Microfine cement is a blast furnace slag based cement composed of ultrafine particles. It is designed for injection into loose soils, rock, concrete, and down-hole applications. It has a grain size of d 95 equal to 9.5 microns and a d 50 of 3.5 microns, which allows it to penetrate into fine sands and finely cracked rock. It also has a high cured strength, low permeability, and excellent durability, making it suitable for stabilizing or sealing all earthen foundations; especially for permanent structures such as tunnels, dams, deep foundations and oil storage tanks
Oil well cementing involves pumping a slurry of cement and water into the annulus between the casing and the formation to provide zonal isolation, mechanical support, and protection from corrosive fluids. However, in CO2-rich environments, such as those found in some unconventional reservoirs or enhanced oil recovery projects, the cement slurry may be exposed to high pressures and temperatures, as well as acidic gases that can attack the cement matrix and cause carbonation.
Carbonation is a process where CO2 reacts with the Portland cement hydrated products, such as calcium hydroxide (CH) and calcium silicate hydrate (CSH), and forms calcium carbonate (CaCO3) and water (H2O). This reaction reduces the pH of the cement matrix, which can lead to further dissolution of CSH and weakening of the cement structure. Carbonation also causes shrinkage and cracking of the cement matrix, which can increase its permeability and allow more fluid migration.

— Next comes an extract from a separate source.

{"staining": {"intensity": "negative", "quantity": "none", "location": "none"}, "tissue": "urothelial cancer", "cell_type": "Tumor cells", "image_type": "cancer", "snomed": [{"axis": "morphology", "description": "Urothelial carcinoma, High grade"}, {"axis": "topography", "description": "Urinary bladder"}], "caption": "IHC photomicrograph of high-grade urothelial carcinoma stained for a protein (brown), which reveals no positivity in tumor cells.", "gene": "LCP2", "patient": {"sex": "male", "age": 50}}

To prevent or mitigate carbonation, different slurry formulations have been proposed and tested by researchers. These formulations may include additives such as accelerators, retarders, dispersants, fluid loss agents, expanders, fibers, etc., that can modify the properties and behavior of the slurry. However, these additives may also have some drawbacks, such as increasing the cost or complexity of the slurry preparation or affecting its stability or compatibility with other materials.
One of the key factors that influences the resistance to carbonation is the solids concentration of the slurry. A higher solids concentration means a higher density and lower water content of the slurry, which can reduce its susceptibility to CO2 attack by closing the cement matrix pores and creating an obstacle for fluid penetration. However, a higher solids concentration also means a higher viscosity and lower pumpability of the slurry, which can limit its application in narrow annuli or long distances.

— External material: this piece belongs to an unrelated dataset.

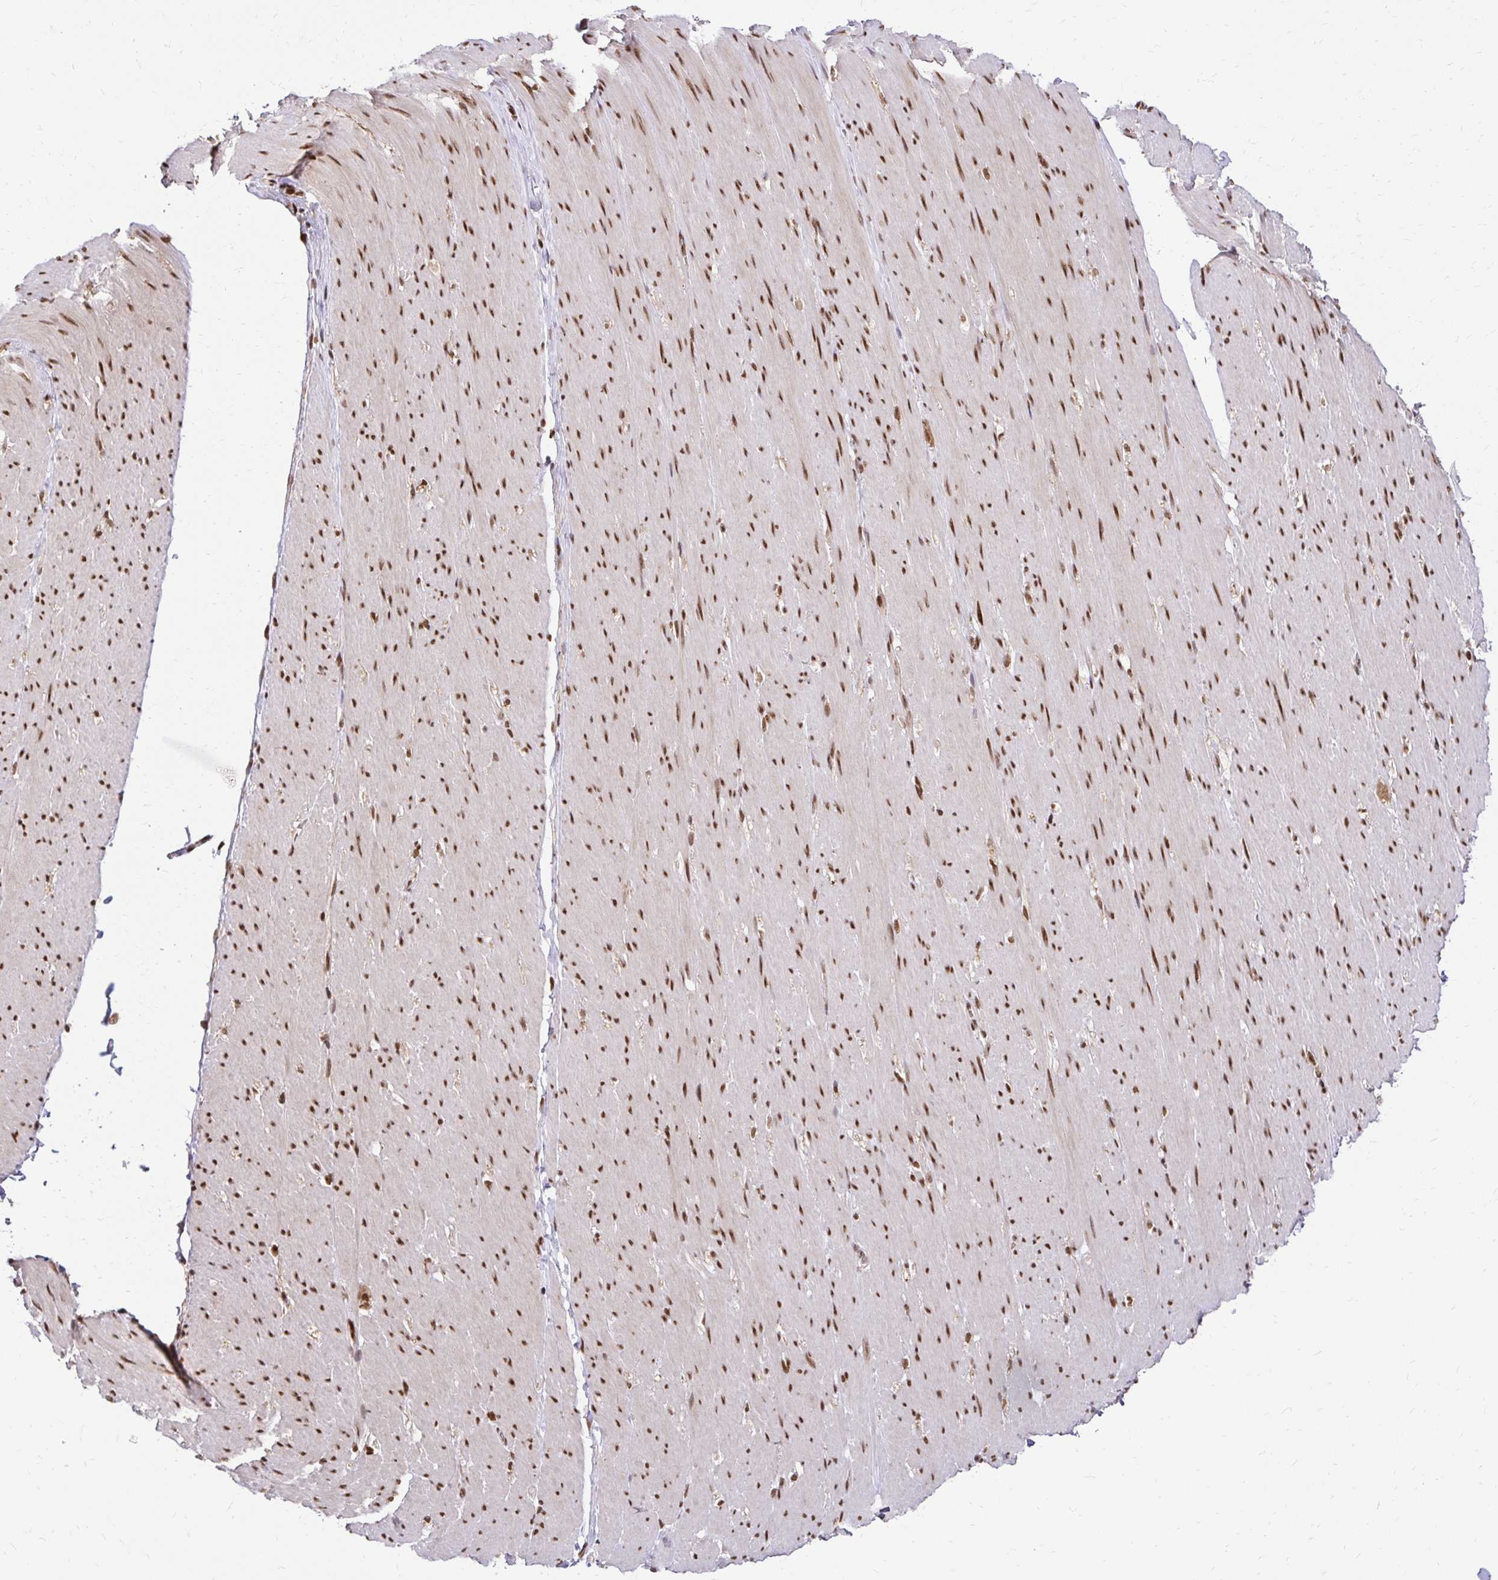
{"staining": {"intensity": "moderate", "quantity": ">75%", "location": "nuclear"}, "tissue": "smooth muscle", "cell_type": "Smooth muscle cells", "image_type": "normal", "snomed": [{"axis": "morphology", "description": "Normal tissue, NOS"}, {"axis": "topography", "description": "Smooth muscle"}, {"axis": "topography", "description": "Rectum"}], "caption": "Immunohistochemical staining of unremarkable human smooth muscle reveals moderate nuclear protein expression in approximately >75% of smooth muscle cells.", "gene": "GLYR1", "patient": {"sex": "male", "age": 53}}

Microfine cement is a valuable material for oil well cementing in CO2-rich environments. It can improve the penetration, strength, durability, and resistance to carbonation of oil well cement slurry formulations. It can also increase the solids concentration without affecting the rheology or stability of the slurry. However, microfine cement alone may not be sufficient to prevent carbonation or ensure stability. Therefore, it is important to optimize the slurry formulation by considering other factors such as additives type and dosage, mixing conditions, injection rate etc. Further research is needed to evaluate the long-term performance of microfine cement in field applications and to develop new methods or technologies for monitoring and repairing carbonated oil well cements.